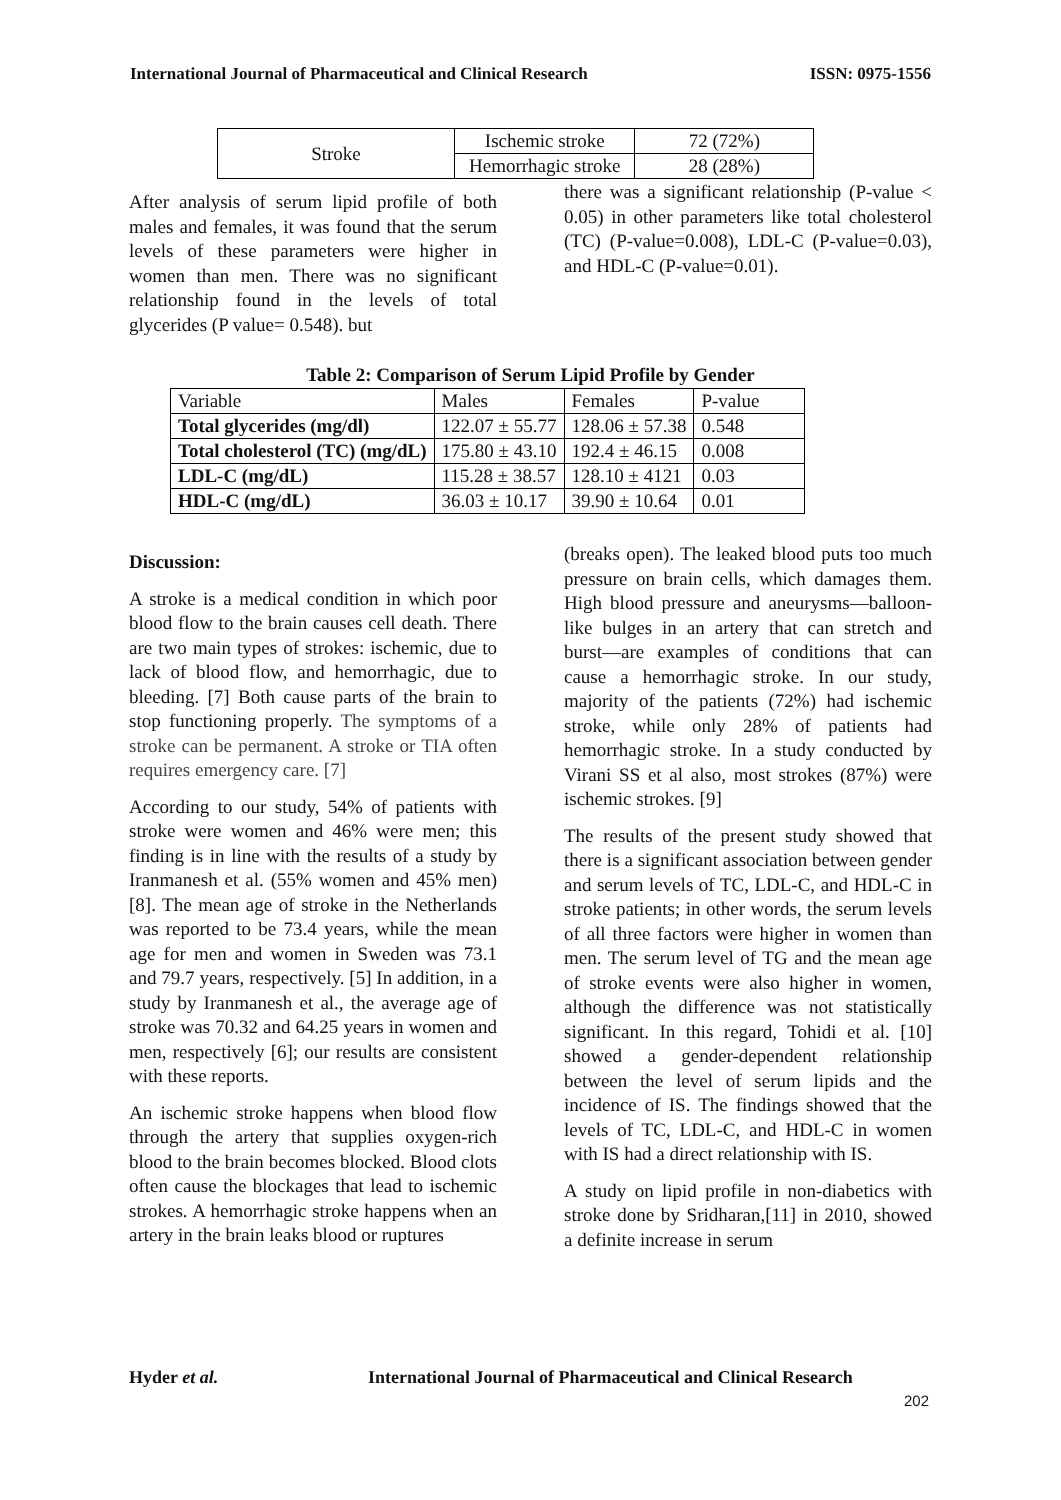International Journal of Pharmaceutical and Clinical Research ISSN: 0975-1556
| Stroke | Ischemic stroke | 72 (72%) |
| | Hemorrhagic stroke | 28 (28%) |
After analysis of serum lipid profile of both males and females, it was found that the serum levels of these parameters were higher in women than men. There was no significant relationship found in the levels of total glycerides (P value= 0.548). but
there was a significant relationship (P-value < 0.05) in other parameters like total cholesterol (TC) (P-value=0.008), LDL-C (P-value=0.03), and HDL-C (P-value=0.01).
Table 2: Comparison of Serum Lipid Profile by Gender
| Variable | Males | Females | P-value |
| --- | --- | --- | --- |
| Total glycerides (mg/dl) | 122.07 ± 55.77 | 128.06 ± 57.38 | 0.548 |
| Total cholesterol (TC) (mg/dL) | 175.80 ± 43.10 | 192.4 ± 46.15 | 0.008 |
| LDL-C (mg/dL) | 115.28 ± 38.57 | 128.10 ± 4121 | 0.03 |
| HDL-C (mg/dL) | 36.03 ± 10.17 | 39.90 ± 10.64 | 0.01 |
Discussion:
A stroke is a medical condition in which poor blood flow to the brain causes cell death. There are two main types of strokes: ischemic, due to lack of blood flow, and hemorrhagic, due to bleeding. [7] Both cause parts of the brain to stop functioning properly. The symptoms of a stroke can be permanent. A stroke or TIA often requires emergency care. [7]
According to our study, 54% of patients with stroke were women and 46% were men; this finding is in line with the results of a study by Iranmanesh et al. (55% women and 45% men) [8]. The mean age of stroke in the Netherlands was reported to be 73.4 years, while the mean age for men and women in Sweden was 73.1 and 79.7 years, respectively. [5] In addition, in a study by Iranmanesh et al., the average age of stroke was 70.32 and 64.25 years in women and men, respectively [6]; our results are consistent with these reports.
An ischemic stroke happens when blood flow through the artery that supplies oxygen-rich blood to the brain becomes blocked. Blood clots often cause the blockages that lead to ischemic strokes. A hemorrhagic stroke happens when an artery in the brain leaks blood or ruptures
(breaks open). The leaked blood puts too much pressure on brain cells, which damages them. High blood pressure and aneurysms—balloon-like bulges in an artery that can stretch and burst—are examples of conditions that can cause a hemorrhagic stroke. In our study, majority of the patients (72%) had ischemic stroke, while only 28% of patients had hemorrhagic stroke. In a study conducted by Virani SS et al also, most strokes (87%) were ischemic strokes. [9]
The results of the present study showed that there is a significant association between gender and serum levels of TC, LDL-C, and HDL-C in stroke patients; in other words, the serum levels of all three factors were higher in women than men. The serum level of TG and the mean age of stroke events were also higher in women, although the difference was not statistically significant. In this regard, Tohidi et al. [10] showed a gender-dependent relationship between the level of serum lipids and the incidence of IS. The findings showed that the levels of TC, LDL-C, and HDL-C in women with IS had a direct relationship with IS.
A study on lipid profile in non-diabetics with stroke done by Sridharan,[11] in 2010, showed a definite increase in serum
Hyder et al.
International Journal of Pharmaceutical and Clinical Research
202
········
▶ _PROBLEM TO SOLVE_
Report every line of the preceding listing where the string "flow" occurs.

▶ _TASK SOLUTION_
A stroke is a medical condition in which poor blood flow to the brain causes cell death. There are two main types of strokes: ischemic, due to lack of blood flow, and hemorrhagic, due to bleeding. [7] Both cause parts of the brain to stop functioning properly. The symptoms of a stroke can be permanent. A stroke or TIA often requires emergency care. [7]
An ischemic stroke happens when blood flow through the artery that supplies oxygen-rich blood to the brain becomes blocked. Blood clots often cause the blockages that lead to ischemic strokes. A hemorrhagic stroke happens when an artery in the brain leaks blood or ruptures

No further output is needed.